Да, целый год я взвешивал
Но не понять мне моего искусства.
Уже в садах осенняя прохлада,
И дети новые друзей вокруг меня.
Испытывал я тщетно книги
В пергаментах суровых или новые
Со свежей типографской краской.
В одних — наитие, в других же — сочетанье,
Расположение — поэзией зовется.
Иногда
Больница для ума лишенных снится мне,
Чаще сад и беззаботное чириканье,
Равно невыносимы сны.
Но забываюсь часто, и по-прежнему
Безмысленно хватаю я бумагу —
И в хаосе заметное сгущенье,
И быстрое движенье элементов,
И образы под яростным лучом —
На миг.
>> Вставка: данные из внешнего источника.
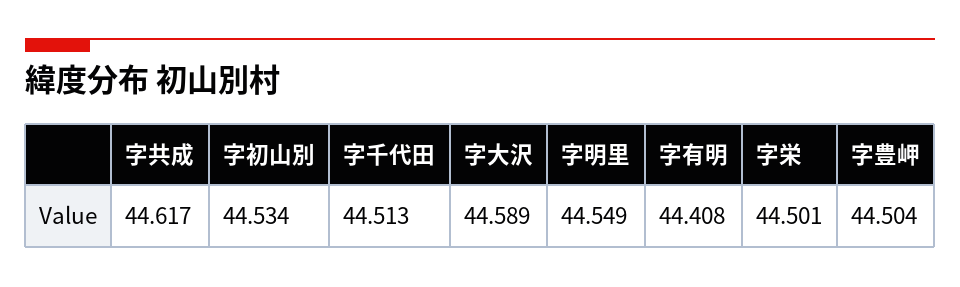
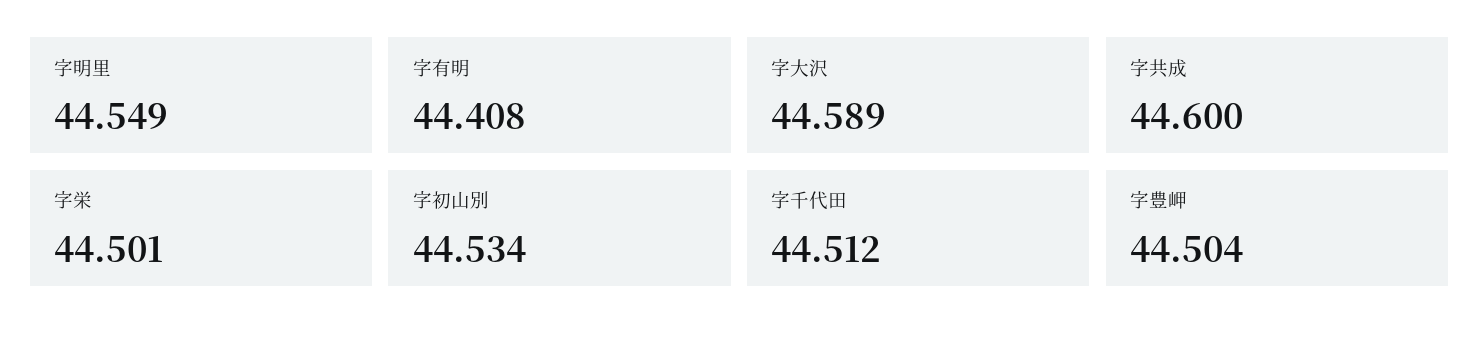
  {
-   "字共成": 44.617,
+   "字共成": 44.6,
    "字初山別": 44.534,
-   "字千代田": 44.513,
+   "字千代田": 44.512,
    "字大沢": 44.589,
    "字明里": 44.549,
    "字有明": 44.408,
    "字栄": 44.501,
    "字豊岬": 44.504
  }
И все опять исчезло.
Надо сказать, что последние годы Вагинова ознаменованы были мучительными попытками как-то встроиться в жизнь. И он — несчастный коллекционер, мечтатель, знаток Античности и Европы — вынужден был работать над «Историей фабрик и заводов» и ездить на завод «Светлана», на завод электрических лампочек, с которого он возвращался всегда истощенным, изможденным. А он же был туберкулезник, со свищом на щеке, весь синий, шатающийся. Он роста был невеликого и сложения хрупкого. И вот этот ужас его последних лет, конечно, как подумаешь, невыносим.